Friday, October 23, 2009

Ella Cinders. 1926. Directed by Alfred E. Green.

(3/19/00)

What a delight this movie is! It is witty, entertaining and has heart to spare. It is a modern riff on the Cinderella story with Colleen Moore as a put-upon stepdaughter who wins a contest and gets to go to Hollywood.

I don't find Miss Moore particularly attractive, but she is thoroughly likable. You reallywant her to succeed. And she is a damn good comedienne to boot. She reminds me of Charlie Chaplin, but that could be because she's doing similar material. When she babysits she does a routine that is kind of remisiscent of Chaplin's "Dance of the Rolls" from The Gold Rush (released only the year before). And the scene where she sits for a photographer while a fly crawls on her nose is pretty Chaplin-like, too. But she does it so well.

Moore's Ella Cinders is plucky and resourceful. She never quits trying and her success is deserved. Even when she learns that the contest she won was a fraud and the perpetrators arrested she doesn't give up and go home. She persists in trying to get into the movies--and dammit, she does!

One great comic scene that I can't pass over is when Moore sleeps on the train in a deserted car--deserted, that is, until a tribe of Indians come on board. She wakes up and looks at them in disbelief. They are all smoking cigars and one is rather aggressively pressed upon her. She is afraid to turn it down even though it is making her obviously sick. It's a cruel scene, really--but funny!
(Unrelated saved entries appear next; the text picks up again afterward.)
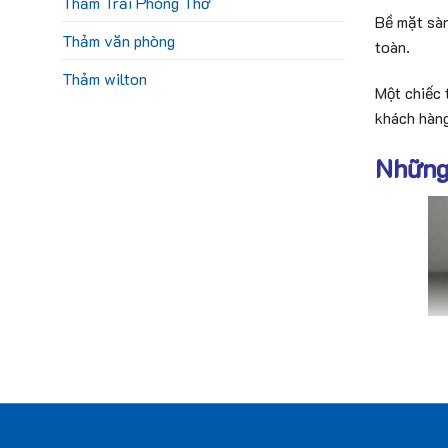
Thảm Trải Phòng Thờ
Bề mặt sàn
Thảm văn phòng
toàn.
Thảm wilton
Một chiếc 
khách hàng
Những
Like Chaplin's films, this one has its share of pathos. Itisn't pathetic at first when Ella is being treated like a slave. That is played too broadly to be taken seriously. But when Ella is sitting alone at the curb, not being allowed to go to the ball; when the stepmother says "But I have no other daughter" when the judges come to give Ella the prize; when she goes to say goodbye to her stepmother and stepsisters before leaving for Hollywood and they just ignore her; and especially when she finds out that the contest she won wasn't genuine there is real pain.
If there is one thing I didn't like about this picture, it was that the ending seemed too abrupt. Her boyfriend arrives on a train and scoops her away from her work, not even really asking her to choose between him and a career. It just came out of nowhere and didn't work for me. But that's about the only thing I didn't like in this otherwise splendid movie. It's a gem.

(3/26/00)

I'd like to make note of a few more things about Ella Cinders that I found interesting. When she decides to enter the local contest in hopes of going to Hollywood, Ella surreptitiously borrows a book to learn the craft of acting for the pictures. In order to get the money to have her photos taken she babysits for three nights. These are just examples of the effort she puts out. She's really trying.

As she studies the book she tries to learn hopw to use her eyes and there is a hilarious and technically amazing scene of her making her eyes go in different directions. It is quite an advanced use of special effects.

And when determined Ella tries to crash into a movie studio, one of the things she tries is holding a mannequin's head above her own and draping herself in some very tall clothing and just casually walking through the studio gates. And it might have worked except for an overly aggressive dog that pulls that elongated dress right off.